> **PASSAGE FOR REVIEW**
In order to reduce this interference in OFDM networks the channel resource blocks can be partitioned according to base station downlink power levels so that they do not overlap in frequency and/or time between nearby base stations. User terminals can then be assigned into appropriate resource blocks according to their link conditions.

If terminal assignments are done without regard to the terminal activity level, a sub-optimal solution can result from terminals with comparatively little channel activity being assigned low-interference resources that could otherwise be better used by more active terminals.

This disclosure provides an embodiment of a system and set of methods by which a central or distributed interference coordination network element uses knowledge of user equipment terminal activity level to make informed selections of the best organization of channel resource block schedules.

The organization of non-overlapping resource blocks is performed in a manner where a weighting factor is determined based on activity and coding efficiency and applied so that the most active terminals tend to receive lower interference resources in situations where perfect interference isolation cannot be achieved for all terminals.

Operators need to obtain the highest efficiency from scarce radio spectrum in order to operate wireless networks economically and with greatest capacity. In a typical scenario the operator installs a multi-node radio resource controller (MNRRC) network element in their network. The MNRRC distributes non-overlapping power schedules to clusters of base stations considering both interference and terminal activity levels. The net effect is that the operator's overall network efficiency improves compared to networks without the MNRRC.

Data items
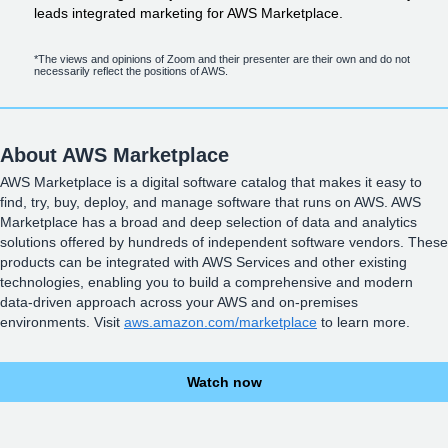
leads integrated marketing for AWS Marketplace.
*The views and opinions of Zoom and their presenter are their own and do not
necessarily reflect the positions of AWS.
About AWS Marketplace
AWS Marketplace is a digital software catalog that makes it easy to
find, try, buy, deploy, and manage software that runs on AWS. AWS
Marketplace has a broad and deep selection of data and analytics
solutions offered by hundreds of independent software vendors. These
products can be integrated with AWS Services and other existing
technologies, enabling you to build a comprehensive and modern
data-driven approach across your AWS and on-premises
environments. Visit
aws.amazon.com/marketplace
to learn more.
Watch now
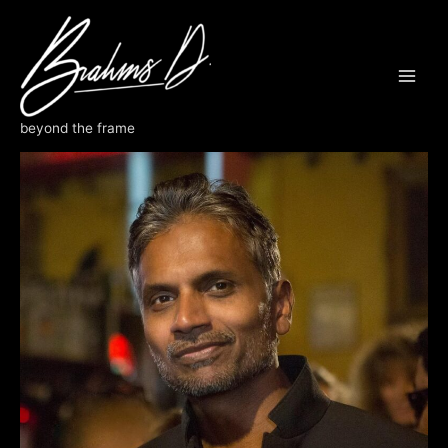
Skip
to
content
Contact Us
beyond the frame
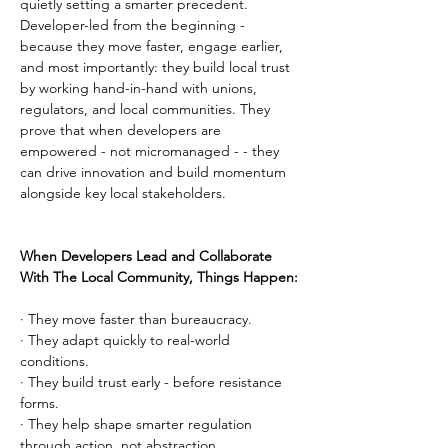
quietly setting a smarter precedent. 
Developer-led from the beginning - 
because they move faster, engage earlier, 
and most importantly: they build local trust 
by working hand-in-hand with unions, 
regulators, and local communities. They 
prove that when developers are 
empowered - not micromanaged - - they 
can drive innovation and build momentum 
alongside key local stakeholders.
When Developers Lead and Collaborate 
With The Local Community, Things Happen:
· They move faster than bureaucracy.
· They adapt quickly to real-world 
conditions.
· They build trust early - before resistance 
forms.
· They help shape smarter regulation 
through action, not abstraction.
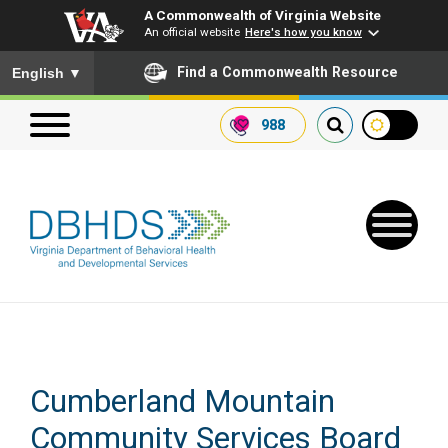
A Commonwealth of Virginia Website
An official website
Here's how you know
To ensure accurate screen reader translation, please ensure you
Find a Commonwealth Resource
English
▼
988
Search our website
Search
for:
Quick Links
Cumberland Mountain
Get SFTP Support Forms
Community Services Board
Receive Safety Alerts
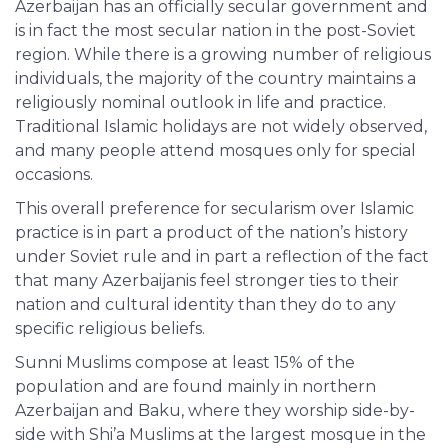
Azerbaijan has an officially secular government and
is in fact the most secular nation in the post-Soviet
region. While there is a growing number of religious
individuals, the majority of the country maintains a
religiously nominal outlook in life and practice.
Traditional Islamic holidays are not widely observed,
and many people attend mosques only for special
occasions.
This overall preference for secularism over Islamic
practice is in part a product of the nation’s history
under Soviet rule and in part a reflection of the fact
that many Azerbaijanis feel stronger ties to their
nation and cultural identity than they do to any
specific religious beliefs.
Sunni Muslims compose at least 15% of the
population and are found mainly in northern
Azerbaijan and Baku, where they worship side-by-
side with Shi’a Muslims at the largest mosque in the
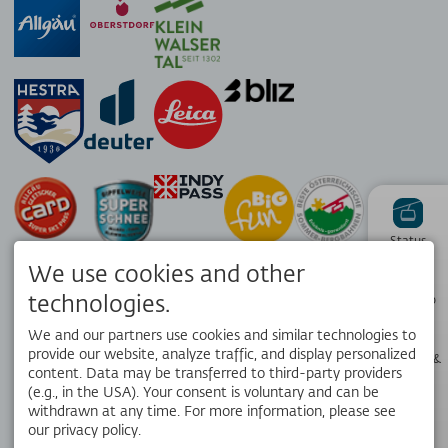
Status
We use cookies and other
technologies.
Piste map
We and our partners use cookies and similar technologies to
provide our website, analyze traffic, and display personalized
Webcams &
Weather
content. Data may be transferred to third-party providers
APP
(e.g., in the USA). Your consent is voluntary and can be
Your local travel companion. Get the free OK Bergbahnen app!
withdrawn at any time. For more information, please see
our privacy policy.
Opening
hours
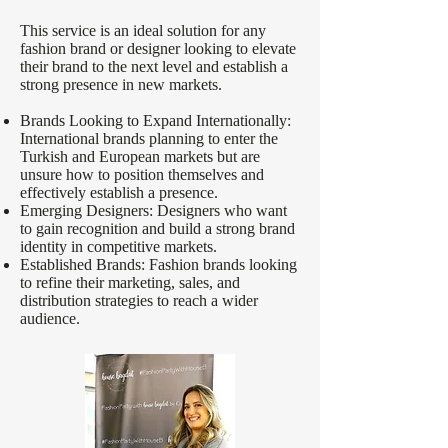
This service is an ideal solution for any
fashion brand or designer looking to elevate
their brand to the next level and establish a
strong presence in new markets.
Brands Looking to Expand Internationally:
International brands planning to enter the
Turkish and European markets but are
unsure how to position themselves and
effectively establish a presence.
Emerging Designers: Designers who want
to gain recognition and build a strong brand
identity in competitive markets.
Established Brands: Fashion brands looking
to refine their marketing, sales, and
distribution strategies to reach a wider
audience.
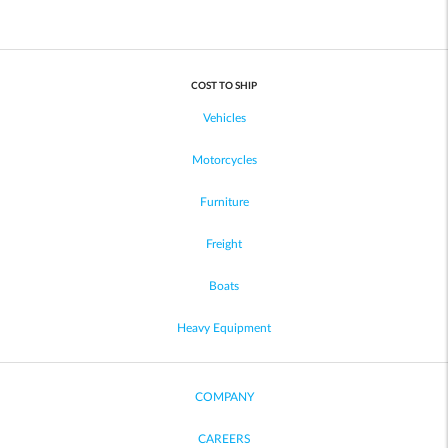
COST TO SHIP
Vehicles
Motorcycles
Furniture
Freight
Boats
Heavy Equipment
COMPANY
CAREERS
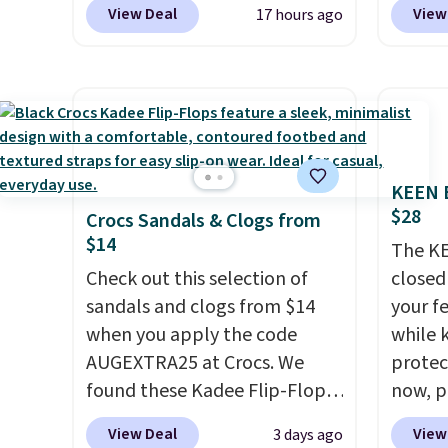
View Deal
View
17 hours ago
from $80 to $44. All other
summer
stores are charging $60 or
curren
more for this popular style.
women'
Also save 40% on this
to the
women's Adidas 3-Stripes
are mu
Fleece Full-Zip Hoodie in
from, 
KEEN B
Black or Glow Blue, drops
quickly
$28
Crocs Sandals & Clogs from
from $60 to $36. Spend $50 to
extra 
$14
get free shipping, or it adds
impro
The KE
$8.95 otherwise. Select items
Check out this selection of
stabili
closed 
can be ordered online and
sandals and clogs from $14
many c
your fe
picked up for free in store.
when you apply the code
more c
while 
AUGEXTRA25 at Crocs. We
they'v
protect
found these Kadee Flip-Flops,
now, pr
which dropped from $24.99 to
Woot. 
View Deal
View
3 days ago
$18.74 to $14.05 with the
rubber 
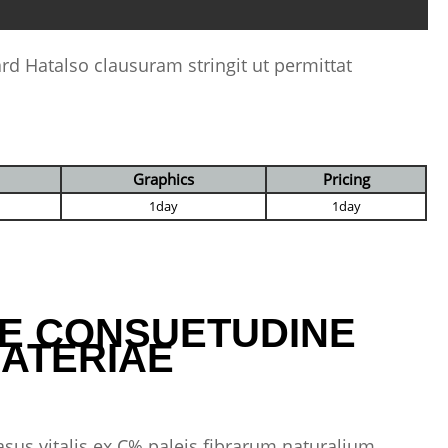
ard Hatalso clausuram stringit ut permittat
Graphics
Pricing
1day
1day
E CONSUETUDINE
ATERIAE
asus vitalis ex C% paleis fibrarum naturalium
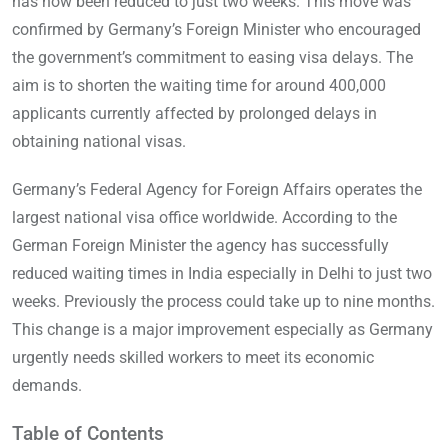
has now been reduced to just two weeks. This move was
confirmed by Germany’s Foreign Minister who encouraged
the government’s commitment to easing visa delays. The
aim is to shorten the waiting time for around 400,000
applicants currently affected by prolonged delays in
obtaining national visas.
Germany’s Federal Agency for Foreign Affairs operates the
largest national visa office worldwide. According to the
German Foreign Minister the agency has successfully
reduced waiting times in India especially in Delhi to just two
weeks. Previously the process could take up to nine months.
This change is a major improvement especially as Germany
urgently needs skilled workers to meet its economic
demands.
Table of Contents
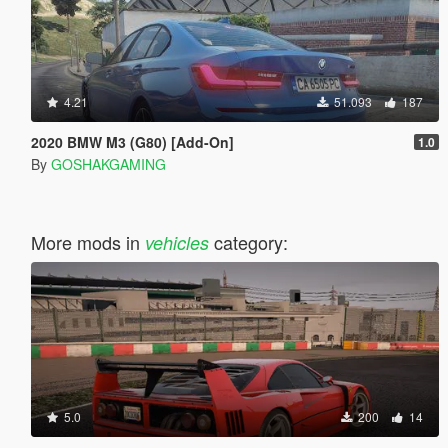
4.21
51.093
187
2020 BMW M3 (G80) [Add-On]
1.0
By
GOSHAKGAMING
More mods in
category:
vehicles
5.0
200
14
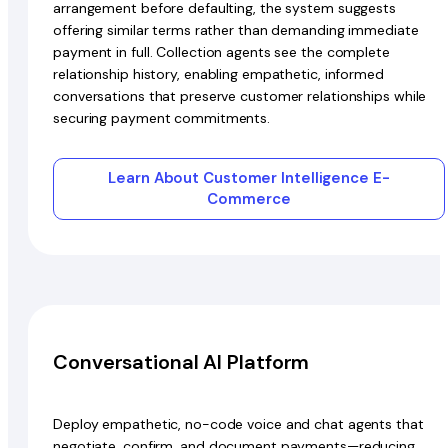
arrangement before defaulting, the system suggests
offering similar terms rather than demanding immediate
payment in full. Collection agents see the complete
relationship history, enabling empathetic, informed
conversations that preserve customer relationships while
securing payment commitments.
Learn About Customer Intelligence E-
Commerce
Conversational AI Platform
Deploy empathetic, no-code voice and chat agents that
negotiate, confirm, and document payments—reducing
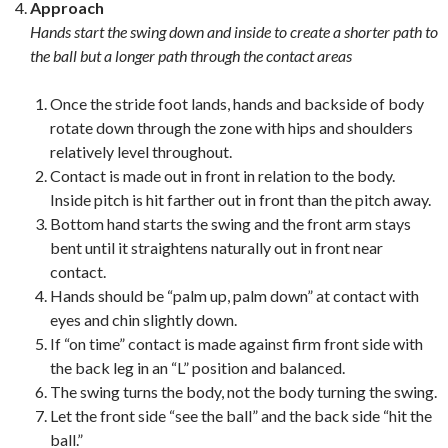
Approach
Hands start the swing down and inside to create a shorter path to
the ball but a longer path through the contact areas
Once the stride foot lands, hands and backside of body
rotate down through the zone with hips and shoulders
relatively level throughout.
Contact is made out in front in relation to the body.
Inside pitch is hit farther out in front than the pitch away.
Bottom hand starts the swing and the front arm stays
bent until it straightens naturally out in front near
contact.
Hands should be “palm up, palm down” at contact with
eyes and chin slightly down.
If “on time” contact is made against firm front side with
the back leg in an “L” position and balanced.
The swing turns the body, not the body turning the swing.
Let the front side “see the ball” and the back side “hit the
ball.”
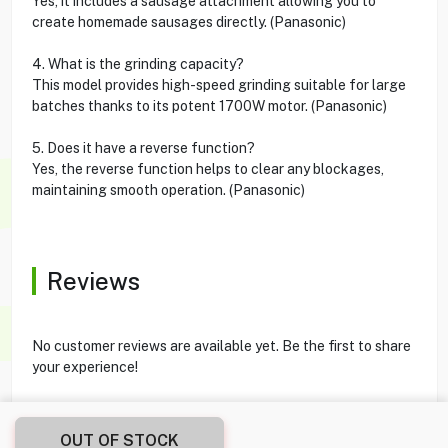
Yes, it includes a sausage attachment allowing you to
create homemade sausages directly. (Panasonic)
4. What is the grinding capacity?
This model provides high-speed grinding suitable for large
batches thanks to its potent 1700W motor. (Panasonic)
5. Does it have a reverse function?
Yes, the reverse function helps to clear any blockages,
maintaining smooth operation. (Panasonic)
Reviews
No customer reviews are available yet. Be the first to share
your experience!
OUT OF STOCK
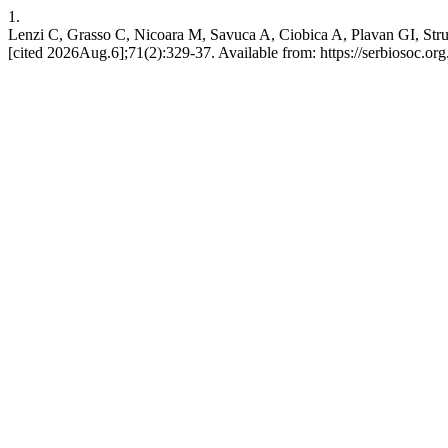
1.
Lenzi C, Grasso C, Nicoara M, Savuca A, Ciobica A, Plavan GI, Strung
[cited 2026Aug.6];71(2):329-37. Available from: https://serbiosoc.org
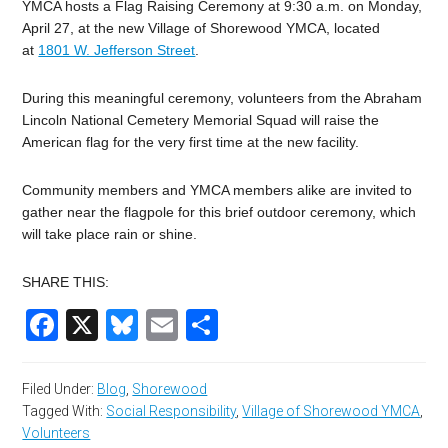
YMCA hosts a Flag Raising Ceremony at 9:30 a.m. on Monday,
April 27, at the new Village of Shorewood YMCA, located
at
1801 W. Jefferson Street
.
During this meaningful ceremony, volunteers from the Abraham
Lincoln National Cemetery Memorial Squad will raise the
American flag for the very first time at the new facility.
Community members and YMCA members alike are invited to
gather near the flagpole for this brief outdoor ceremony, which
will take place rain or shine.
SHARE THIS:
Facebook
X
Bluesky
Email
Share
Filed Under:
Blog
,
Shorewood
Tagged With:
Social Responsibility
,
Village of Shorewood YMCA
,
Volunteers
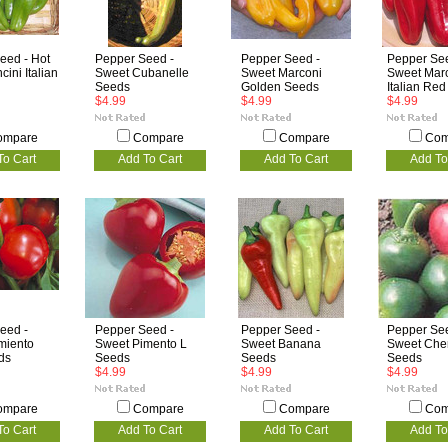
eed - Hot
Pepper Seed -
Pepper Seed -
Pepper See
ini Italian
Sweet Cubanelle
Sweet Marconi
Sweet Mar
Seeds
Golden Seeds
Italian Re
$4.99
$4.99
$4.99
ompare
Compare
Compare
Com
To Cart
Add To Cart
Add To Cart
Add To
eed -
Pepper Seed -
Pepper Seed -
Pepper See
miento
Sweet Pimento L
Sweet Banana
Sweet Che
ds
Seeds
Seeds
Seeds
$4.99
$4.99
$4.99
ompare
Compare
Compare
Com
To Cart
Add To Cart
Add To Cart
Add To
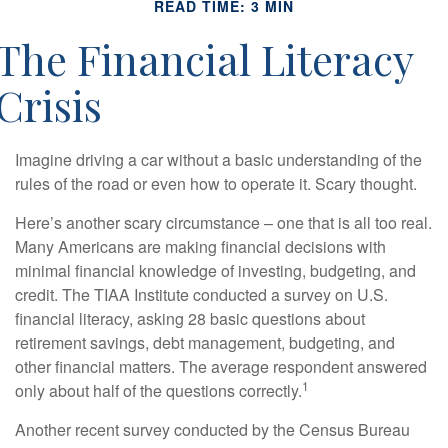
READ TIME: 3 MIN
The Financial Literacy
Crisis
Imagine driving a car without a basic understanding of the
rules of the road or even how to operate it. Scary thought.
Here’s another scary circumstance – one that is all too real.
Many Americans are making financial decisions with
minimal financial knowledge of investing, budgeting, and
credit. The TIAA Institute conducted a survey on U.S.
financial literacy, asking 28 basic questions about
retirement savings, debt management, budgeting, and
other financial matters. The average respondent answered
1
only about half of the questions correctly.
Another recent survey conducted by the Census Bureau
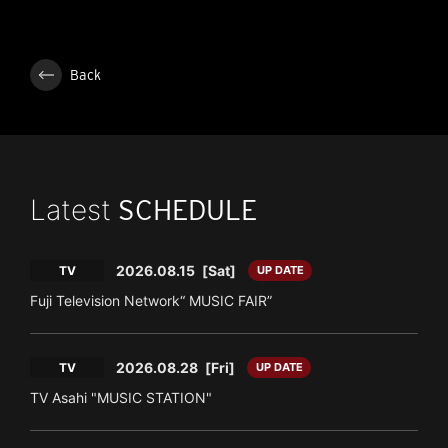
Back
Latest
SCHEDULE
2026.08.15
[Sat]
TV
UP DATE
Fuji Television Network“ MUSIC FAIR”
2026.08.28
[Fri]
TV
UP DATE
TV Asahi "MUSIC STATION"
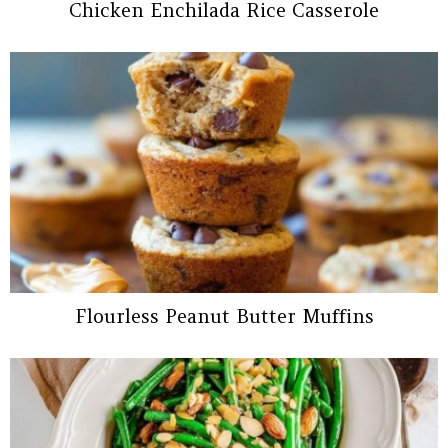
Chicken Enchilada Rice Casserole
Flourless Peanut Butter Muffins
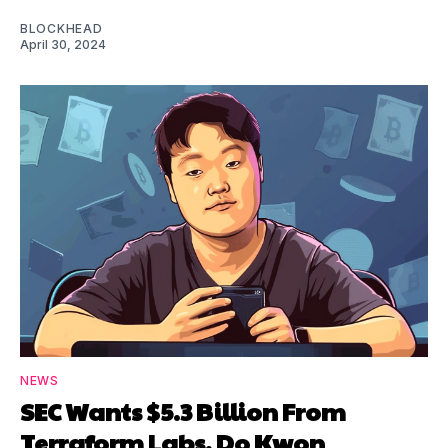
BLOCKHEAD
April 30, 2024
NEWS
SEC Wants $5.3 Billion From
Terraform Labs, Do Kwon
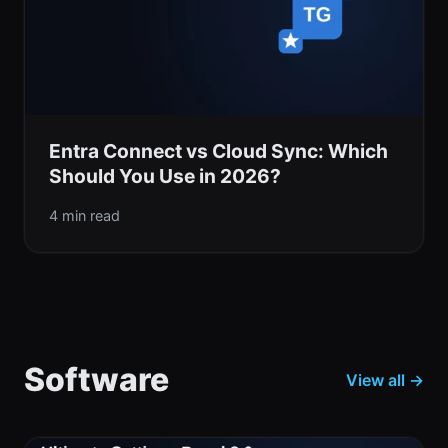
Entra Connect vs Cloud Sync: Which
Should You Use in 2026?
4 min read
Software
View all →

> **WORK INSTRUCTION**
The text on interference coordination in OFDM networks names what shapes its resource and scheduling decisions. List each factor it says the partitioning of resource blocks, the assignment of terminals, the weighting factor, or the power schedules are based on or consider.

> **ANSWER TO THIS EXERCISE**
- Base station downlink power levels
- Link conditions of the user terminals
- Terminal activity level
- Coding efficiency
- Interference